Sasha sighed. “I’m not lying. I’m not hiding anything, and I’m certainly not mad – not yet anyway. I have given you my hypothesis, and that is all I can do. As I have never adhered to the Bonding practice I wouldn’t know who this villain is.”
“Well, he knows you,” Rowan said darkly.
“Just as he doubtless knows the distrust you have always felt for me. He is using it to distract you. But I have explained all of this before, to little avail. Nothing has changed.”
“But it has,” Rowan said, studying the spectacles in Franco’s hand, his brow furrowed. “You said so yourself. He’s never left spectacles before. And, come to think of it, this is the first time it’s been a woman.”
Sasha could feel the blood pumping faster through his veins with every word Rowan spoke, his resentment receding and that indefinable sense of dread growing stronger. He was missing something crucial. And the answer was in the spectacles, round and dainty, with thin, golden wire. So familiar.
And it was in the woman herself. Small, slight and unenhanced – unusual in this age of mass Welding – with dark blonde hair. She was entirely unremarkable, or at least she should be.
But not to him.
He knew someone who shared all of these characteristics, down to the golden-rimmed spectacles. His gut was telling him it was not a coincidence.

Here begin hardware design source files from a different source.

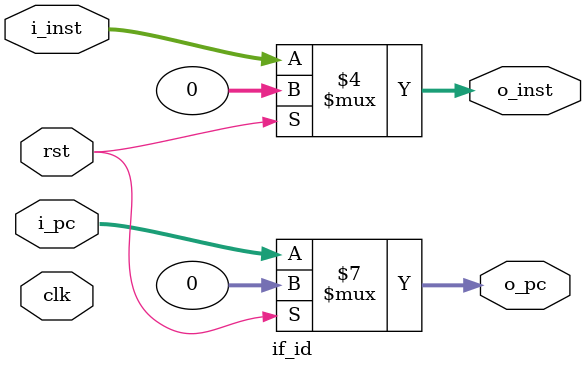
<source format=v>
`timescale 1ns / 1ps


module if_id(
    input wire rst,
    input wire clk,
    
    input wire[31:0] i_pc,
    input wire[31:0] i_inst,
    
    output reg[31:0] o_pc,
    output reg[31:0] o_inst
    );

always @(*)
begin
    if (rst == 1'b1)
        begin
            o_pc <= 32'h0;
            o_inst <= 32'h0;
        end
    else
        begin
            o_pc <= i_pc;
            o_inst <= i_inst;
        end
end

endmodule

</source>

He’d let Finch go, alone, on a public airship, back to London, thinking it a great lark to see the dismayed expression on her face.
He cursed and started for the exit to the courtyard.
“Where do you think you’re going?” Franco demanded, signaling for his guards to cut Sasha off. They raised their weapons, blocking the exit.
A snarling Fyodor stepped between him and the guards, ready to defend his master. Sasha was tempted to join Fyodor in brawling his way through the annoying flock of Italians, but he was already in enough trouble. Sasha touched Fyodor’s arm, staying him, and whipped around to face Franco.